Thoughts: This is the book I’ve wanted to read for so long but I didn’t even know it. Even though the stakes aren’t so high, the writing is transportive from the very first page. Elizabeth is such a flawed and relatable. She starts off being very level-headed and selfless as the big sister taking care of everyone, and I loved how I got to see the other side of her after she struck the deal with the Goblin King. Who also made it into one of my top ten favorite male characters list, coming a close fourth after Will Herondale. A very high honor in my book. But my favorite character in Wintersong is hands down: Constanze, the rude-mouthed, salt-spraying and superstitious grandmother who I really really missed once the story progressed into the Underworld and left Constanze behind. You would assume that the setting would get depressing once it shifted to the Underworld, but the opposite is true. It’s so rare that I find a book where a character is passionate, actually passionate, about something like Elizabeth is about music and composing music. Reading about it really brought all the underlying emotions to life and I’m pretty sure my ears have been opened. Wintersong is ultimately a story about the selfish and selfless things people do for love, and it’s such a dark and raw book full of amazing mythological beings and music that you can feel.
Summary: Set in alternating historical and future time periods, the story follows Katherine and Mathew as they are born again and again only to fall hopelessly in love every time before being tragically separated.
Thoughts: You know that feeling when you’re reading a book and every page is better than the one before and you can’t stop reading and you’re just following an upward trajectory of awesomeness but then you reach the end, and that trajectory slopes downwards so suddenly? That’s what it felt like. The book was so amazing, almost perfect enough to get five beautiful stars of awesomeness, but then the ending happened and I wasn’t satisfied with the answers I was getting. Despite that, this was a beautiful story about the power of love and its ability to transcend time and hardships. It was unlike any time-travel story I’ve ever read because of its focus on the romance more than the other aspects that kept pecking at my brain (time-travel, reincarnation – how is this happening?).

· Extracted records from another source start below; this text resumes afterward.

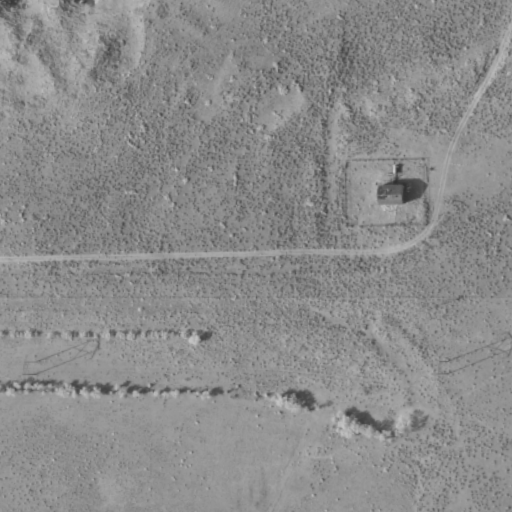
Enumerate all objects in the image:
building: (397, 193)
road: (333, 243)
power tower: (32, 366)
power tower: (445, 366)
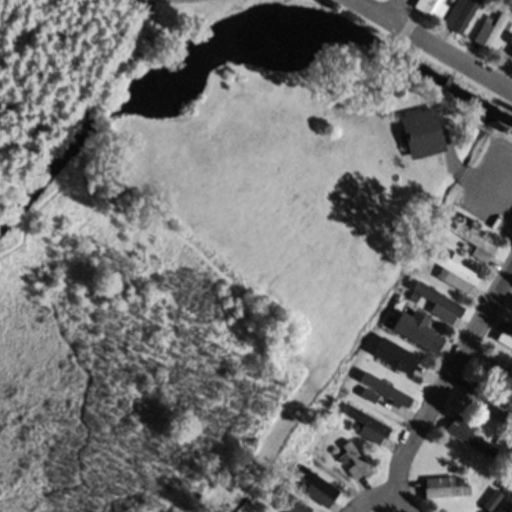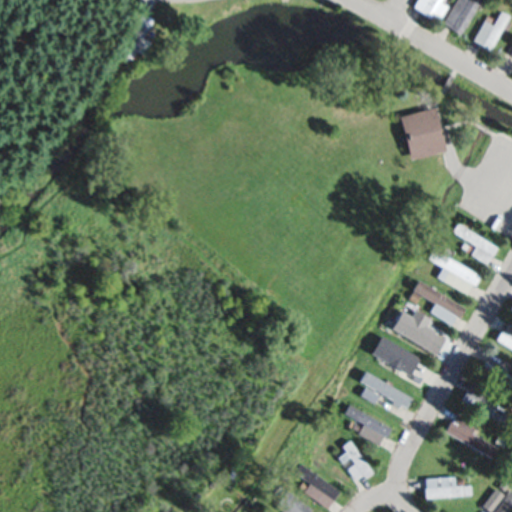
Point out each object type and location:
building: (430, 7)
building: (425, 8)
road: (370, 10)
road: (396, 10)
building: (460, 14)
building: (454, 15)
building: (485, 28)
building: (489, 30)
building: (136, 34)
building: (131, 36)
building: (509, 51)
building: (511, 53)
road: (451, 56)
building: (415, 128)
building: (419, 133)
building: (474, 243)
building: (472, 247)
building: (452, 272)
building: (448, 274)
building: (435, 301)
building: (433, 303)
building: (510, 309)
building: (418, 332)
building: (416, 334)
building: (506, 335)
building: (502, 338)
building: (389, 355)
building: (496, 373)
building: (495, 377)
building: (382, 389)
road: (442, 389)
building: (379, 390)
building: (481, 402)
building: (480, 406)
building: (361, 421)
building: (365, 424)
building: (461, 435)
building: (467, 435)
building: (499, 441)
building: (353, 460)
building: (347, 463)
building: (503, 483)
building: (316, 486)
building: (444, 486)
building: (439, 488)
building: (314, 492)
road: (375, 499)
building: (492, 499)
building: (290, 502)
building: (493, 502)
building: (503, 502)
building: (287, 506)
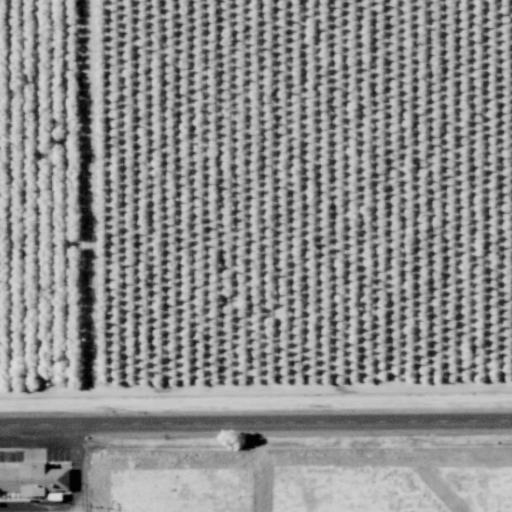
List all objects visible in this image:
road: (294, 423)
road: (38, 426)
road: (75, 502)
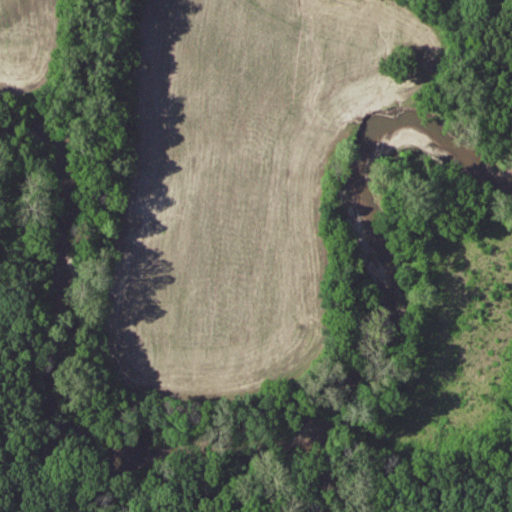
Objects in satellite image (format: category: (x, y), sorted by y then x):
river: (374, 269)
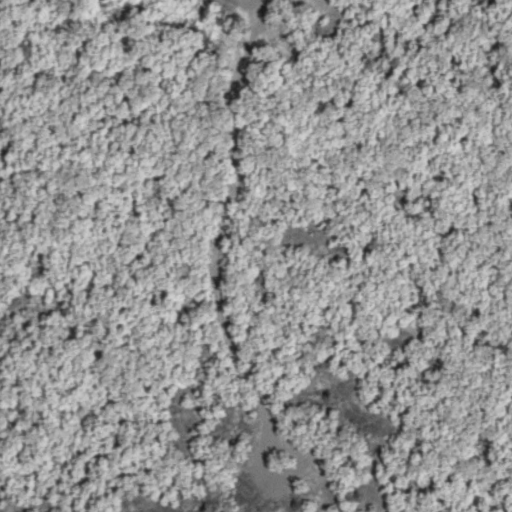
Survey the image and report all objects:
road: (223, 227)
road: (251, 250)
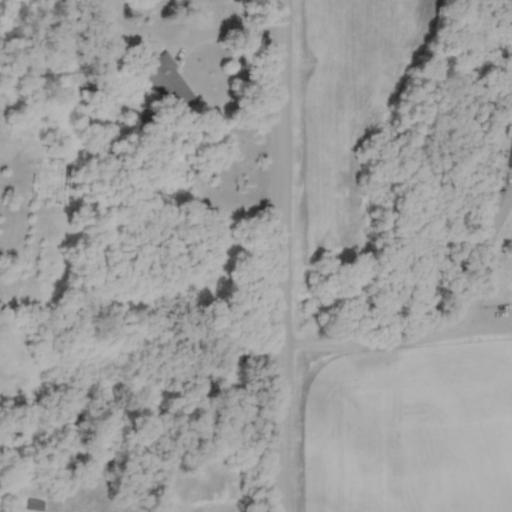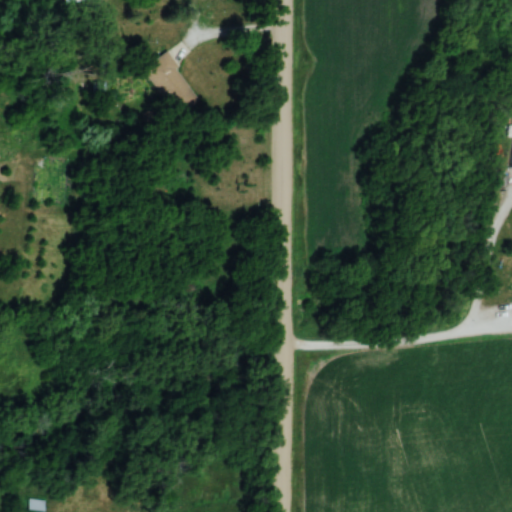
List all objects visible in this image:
building: (67, 1)
building: (169, 84)
crop: (345, 102)
building: (510, 158)
building: (511, 164)
road: (281, 256)
road: (483, 258)
road: (397, 338)
building: (34, 505)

Wanting the answers to these questions and wanting to reach a time period where Catherine and Mathew weren’t terribly separated, was another thing that kept pushing me to finish immediately. The story followed Mathew and Catherine through 4 different time periods, but they were woven together so flawlessly and the attention to historical detail was very well-done. The history geek in me has to praise this. As for the futuristic time-line, it read very realistically and a bit like modern-times rather than the super technological future you’d probably have in mind. Catherine’s voice was so real and funny that it lightened whatever dark and sad road the story was about to take. Overall, if you’re a fan of historical novels, or romance novels, or light sci-fi novels, then I highly recommend you read this book (it being a brilliant mashup of all these things). However, bear in mind that the ending may not go as far as you’d hoped.
Summary: After Lily opens her own business and starts falling for Ryle Kincaid, her life becomes almost too good to be true. Except that Ryle has an aversion to relationships. Still, Lily tries her best to make it work until more questions arise about their relationship. Enter Atlas Corrigan, her first love and her link to the past, putting everything Lily has built with Ryle on the line.
Thoughts: I’m not a fan of romance in general, but this is one book I couldn’t not read. I loved how Colleen Hoover portrayed Lily’s relationship with Ryle, and then going into the past to show us her relationship with Atlas, and how it all just came together in the present. There were times where the scenes were so graphic, I’d cringe and have to put the book down just to take a few deep breaths before continuing. I just felt Lily’s fear and sadness and I think this is my favorite book by Colleen Hoover as of yet. It is a great and very emotional read. Ultimately, this is a story not only of abusive relationships, but of love and forgiveness and how the choices we make not only effect us, but those around us and those who come after us. I highly recommend this book, even if it is a bit uncomfortable to read at times, the topic is too real and important to ignore.